▶ _Exercise materials_:
------------------------------

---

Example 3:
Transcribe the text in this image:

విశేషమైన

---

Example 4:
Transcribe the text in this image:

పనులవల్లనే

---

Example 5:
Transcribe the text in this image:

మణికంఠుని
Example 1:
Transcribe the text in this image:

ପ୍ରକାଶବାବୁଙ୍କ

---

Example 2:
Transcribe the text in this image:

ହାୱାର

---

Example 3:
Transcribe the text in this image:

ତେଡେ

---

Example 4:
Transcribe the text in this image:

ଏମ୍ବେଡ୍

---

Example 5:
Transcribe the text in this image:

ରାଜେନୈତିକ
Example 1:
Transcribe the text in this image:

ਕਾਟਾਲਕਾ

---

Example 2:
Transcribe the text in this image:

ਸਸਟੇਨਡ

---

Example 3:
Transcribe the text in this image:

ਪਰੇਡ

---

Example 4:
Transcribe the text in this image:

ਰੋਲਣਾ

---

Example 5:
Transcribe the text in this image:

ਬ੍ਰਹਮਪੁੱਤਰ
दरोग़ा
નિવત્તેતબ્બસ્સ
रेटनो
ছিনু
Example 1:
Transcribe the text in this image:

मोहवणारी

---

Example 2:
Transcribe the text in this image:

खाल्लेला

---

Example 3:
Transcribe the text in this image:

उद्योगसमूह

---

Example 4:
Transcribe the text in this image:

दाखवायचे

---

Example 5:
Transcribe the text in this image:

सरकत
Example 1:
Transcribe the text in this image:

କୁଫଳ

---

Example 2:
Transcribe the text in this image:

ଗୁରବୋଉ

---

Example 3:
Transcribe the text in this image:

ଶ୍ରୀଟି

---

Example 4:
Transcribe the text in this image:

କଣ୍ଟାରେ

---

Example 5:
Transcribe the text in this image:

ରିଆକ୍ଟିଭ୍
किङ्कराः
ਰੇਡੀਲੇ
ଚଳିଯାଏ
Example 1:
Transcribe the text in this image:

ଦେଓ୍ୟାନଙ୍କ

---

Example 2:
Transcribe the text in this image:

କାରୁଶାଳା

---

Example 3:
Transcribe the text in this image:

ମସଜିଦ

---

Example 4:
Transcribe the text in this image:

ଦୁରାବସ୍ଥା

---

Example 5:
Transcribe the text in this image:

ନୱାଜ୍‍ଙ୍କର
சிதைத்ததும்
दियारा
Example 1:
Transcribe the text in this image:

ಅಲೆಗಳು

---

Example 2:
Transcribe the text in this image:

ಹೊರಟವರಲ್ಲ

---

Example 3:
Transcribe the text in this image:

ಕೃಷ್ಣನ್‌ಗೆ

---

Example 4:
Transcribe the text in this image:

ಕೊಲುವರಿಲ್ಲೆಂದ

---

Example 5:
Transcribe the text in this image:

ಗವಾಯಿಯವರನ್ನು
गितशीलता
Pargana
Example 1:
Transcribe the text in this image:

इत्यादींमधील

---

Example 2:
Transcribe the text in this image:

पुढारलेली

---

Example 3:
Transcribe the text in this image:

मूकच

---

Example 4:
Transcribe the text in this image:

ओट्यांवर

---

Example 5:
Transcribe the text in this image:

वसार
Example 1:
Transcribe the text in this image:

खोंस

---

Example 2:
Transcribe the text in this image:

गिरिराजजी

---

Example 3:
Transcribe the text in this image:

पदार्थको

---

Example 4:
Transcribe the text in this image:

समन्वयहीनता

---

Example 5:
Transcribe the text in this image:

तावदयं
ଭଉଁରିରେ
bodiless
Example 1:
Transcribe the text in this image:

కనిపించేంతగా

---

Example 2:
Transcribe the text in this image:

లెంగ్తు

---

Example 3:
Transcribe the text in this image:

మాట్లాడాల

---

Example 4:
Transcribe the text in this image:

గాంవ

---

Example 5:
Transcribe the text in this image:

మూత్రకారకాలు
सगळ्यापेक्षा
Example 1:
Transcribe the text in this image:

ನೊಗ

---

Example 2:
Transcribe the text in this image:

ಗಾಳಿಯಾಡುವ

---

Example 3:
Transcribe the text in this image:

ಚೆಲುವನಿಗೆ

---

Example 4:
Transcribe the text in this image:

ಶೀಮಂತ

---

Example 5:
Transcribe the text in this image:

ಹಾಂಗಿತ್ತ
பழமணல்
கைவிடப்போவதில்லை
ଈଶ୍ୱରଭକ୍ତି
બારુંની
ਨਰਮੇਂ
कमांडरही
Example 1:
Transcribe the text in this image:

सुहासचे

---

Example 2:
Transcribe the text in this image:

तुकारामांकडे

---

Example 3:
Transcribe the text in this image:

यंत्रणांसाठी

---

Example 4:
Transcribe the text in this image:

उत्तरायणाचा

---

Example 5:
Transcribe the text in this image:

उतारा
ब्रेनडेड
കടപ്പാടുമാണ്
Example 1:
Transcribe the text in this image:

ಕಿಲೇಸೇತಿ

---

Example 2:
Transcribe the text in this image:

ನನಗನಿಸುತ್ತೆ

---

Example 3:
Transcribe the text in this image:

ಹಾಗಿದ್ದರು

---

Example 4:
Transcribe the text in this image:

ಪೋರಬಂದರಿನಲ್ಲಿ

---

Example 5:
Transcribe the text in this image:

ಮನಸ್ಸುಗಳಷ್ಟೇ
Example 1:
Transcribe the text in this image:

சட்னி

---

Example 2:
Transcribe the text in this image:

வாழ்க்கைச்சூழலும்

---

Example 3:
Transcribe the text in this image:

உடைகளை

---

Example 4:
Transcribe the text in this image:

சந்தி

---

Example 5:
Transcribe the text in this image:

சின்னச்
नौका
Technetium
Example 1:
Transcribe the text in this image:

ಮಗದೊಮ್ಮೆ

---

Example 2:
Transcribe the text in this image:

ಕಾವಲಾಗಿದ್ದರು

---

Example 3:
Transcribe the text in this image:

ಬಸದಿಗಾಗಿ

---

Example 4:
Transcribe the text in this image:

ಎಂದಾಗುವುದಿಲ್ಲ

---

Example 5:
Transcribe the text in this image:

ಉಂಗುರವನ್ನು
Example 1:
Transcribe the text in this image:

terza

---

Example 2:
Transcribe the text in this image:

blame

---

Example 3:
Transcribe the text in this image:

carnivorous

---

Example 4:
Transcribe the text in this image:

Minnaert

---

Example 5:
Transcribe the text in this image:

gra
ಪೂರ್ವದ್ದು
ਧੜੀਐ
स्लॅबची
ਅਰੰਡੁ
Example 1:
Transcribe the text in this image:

------------------------------

▶ _Work to complete_:
The records above need copying again. Keep each word as it is.

▶ _Result_:
---

Example 3:
Transcribe the text in this image:

విశేషమైన

---

Example 4:
Transcribe the text in this image:

పనులవల్లనే

---

Example 5:
Transcribe the text in this image:

మణికంఠుని
Example 1:
Transcribe the text in this image:

ପ୍ରକାଶବାବୁଙ୍କ

---

Example 2:
Transcribe the text in this image:

ହାୱାର

---

Example 3:
Transcribe the text in this image:

ତେଡେ

---

Example 4:
Transcribe the text in this image:

ଏମ୍ବେଡ୍

---

Example 5:
Transcribe the text in this image:

ରାଜେନୈତିକ
Example 1:
Transcribe the text in this image:

ਕਾਟਾਲਕਾ

---

Example 2:
Transcribe the text in this image:

ਸਸਟੇਨਡ

---

Example 3:
Transcribe the text in this image:

ਪਰੇਡ

---

Example 4:
Transcribe the text in this image:

ਰੋਲਣਾ

---

Example 5:
Transcribe the text in this image:

ਬ੍ਰਹਮਪੁੱਤਰ
दरोग़ा
નિવત્તેતબ્બસ્સ
रेटनो
ছিনু
Example 1:
Transcribe the text in this image:

मोहवणारी

---

Example 2:
Transcribe the text in this image:

खाल्लेला

---

Example 3:
Transcribe the text in this image:

उद्योगसमूह

---

Example 4:
Transcribe the text in this image:

दाखवायचे

---

Example 5:
Transcribe the text in this image:

सरकत
Example 1:
Transcribe the text in this image:

କୁଫଳ

---

Example 2:
Transcribe the text in this image:

ଗୁରବୋଉ

---

Example 3:
Transcribe the text in this image:

ଶ୍ରୀଟି

---

Example 4:
Transcribe the text in this image:

କଣ୍ଟାରେ

---

Example 5:
Transcribe the text in this image:

ରିଆକ୍ଟିଭ୍
किङ्कराः
ਰੇਡੀਲੇ
ଚଳିଯାଏ
Example 1:
Transcribe the text in this image:

ଦେଓ୍ୟାନଙ୍କ

---

Example 2:
Transcribe the text in this image:

କାରୁଶାଳା

---

Example 3:
Transcribe the text in this image:

ମସଜିଦ

---

Example 4:
Transcribe the text in this image:

ଦୁରାବସ୍ଥା

---

Example 5:
Transcribe the text in this image:

ନୱାଜ୍‍ଙ୍କର
சிதைத்ததும்
दियारा
Example 1:
Transcribe the text in this image:

ಅಲೆಗಳು

---

Example 2:
Transcribe the text in this image:

ಹೊರಟವರಲ್ಲ

---

Example 3:
Transcribe the text in this image:

ಕೃಷ್ಣನ್‌ಗೆ

---

Example 4:
Transcribe the text in this image:

ಕೊಲುವರಿಲ್ಲೆಂದ

---

Example 5:
Transcribe the text in this image:

ಗವಾಯಿಯವರನ್ನು
गितशीलता
Pargana
Example 1:
Transcribe the text in this image:

इत्यादींमधील

---

Example 2:
Transcribe the text in this image:

पुढारलेली

---

Example 3:
Transcribe the text in this image:

मूकच

---

Example 4:
Transcribe the text in this image:

ओट्यांवर

---

Example 5:
Transcribe the text in this image:

वसार
Example 1:
Transcribe the text in this image:

खोंस

---

Example 2:
Transcribe the text in this image:

गिरिराजजी

---

Example 3:
Transcribe the text in this image:

पदार्थको

---

Example 4:
Transcribe the text in this image:

समन्वयहीनता

---

Example 5:
Transcribe the text in this image:

तावदयं
ଭଉଁରିରେ
bodiless
Example 1:
Transcribe the text in this image:

కనిపించేంతగా

---

Example 2:
Transcribe the text in this image:

లెంగ్తు

---

Example 3:
Transcribe the text in this image:

మాట్లాడాల

---

Example 4:
Transcribe the text in this image:

గాంవ

---

Example 5:
Transcribe the text in this image:

మూత్రకారకాలు
सगळ्यापेक्षा
Example 1:
Transcribe the text in this image:

ನೊಗ

---

Example 2:
Transcribe the text in this image:

ಗಾಳಿಯಾಡುವ

---

Example 3:
Transcribe the text in this image:

ಚೆಲುವನಿಗೆ

---

Example 4:
Transcribe the text in this image:

ಶೀಮಂತ

---

Example 5:
Transcribe the text in this image:

ಹಾಂಗಿತ್ತ
பழமணல்
கைவிடப்போவதில்லை
ଈଶ୍ୱରଭକ୍ତି
બારુંની
ਨਰਮੇਂ
कमांडरही
Example 1:
Transcribe the text in this image:

सुहासचे

---

Example 2:
Transcribe the text in this image:

तुकारामांकडे

---

Example 3:
Transcribe the text in this image:

यंत्रणांसाठी

---

Example 4:
Transcribe the text in this image:

उत्तरायणाचा

---

Example 5:
Transcribe the text in this image:

उतारा
ब्रेनडेड
കടപ്പാടുമാണ്
Example 1:
Transcribe the text in this image:

ಕಿಲೇಸೇತಿ

---

Example 2:
Transcribe the text in this image:

ನನಗನಿಸುತ್ತೆ

---

Example 3:
Transcribe the text in this image:

ಹಾಗಿದ್ದರು

---

Example 4:
Transcribe the text in this image:

ಪೋರಬಂದರಿನಲ್ಲಿ

---

Example 5:
Transcribe the text in this image:

ಮನಸ್ಸುಗಳಷ್ಟೇ
Example 1:
Transcribe the text in this image:

சட்னி

---

Example 2:
Transcribe the text in this image:

வாழ்க்கைச்சூழலும்

---

Example 3:
Transcribe the text in this image:

உடைகளை

---

Example 4:
Transcribe the text in this image:

சந்தி

---

Example 5:
Transcribe the text in this image:

சின்னச்
नौका
Technetium
Example 1:
Transcribe the text in this image:

ಮಗದೊಮ್ಮೆ

---

Example 2:
Transcribe the text in this image:

ಕಾವಲಾಗಿದ್ದರು

---

Example 3:
Transcribe the text in this image:

ಬಸದಿಗಾಗಿ

---

Example 4:
Transcribe the text in this image:

ಎಂದಾಗುವುದಿಲ್ಲ

---

Example 5:
Transcribe the text in this image:

ಉಂಗುರವನ್ನು
Example 1:
Transcribe the text in this image:

terza

---

Example 2:
Transcribe the text in this image:

blame

---

Example 3:
Transcribe the text in this image:

carnivorous

---

Example 4:
Transcribe the text in this image:

Minnaert

---

Example 5:
Transcribe the text in this image:

gra
ಪೂರ್ವದ್ದು
ਧੜੀਐ
स्लॅबची
ਅਰੰਡੁ
Example 1:
Transcribe the text in this image:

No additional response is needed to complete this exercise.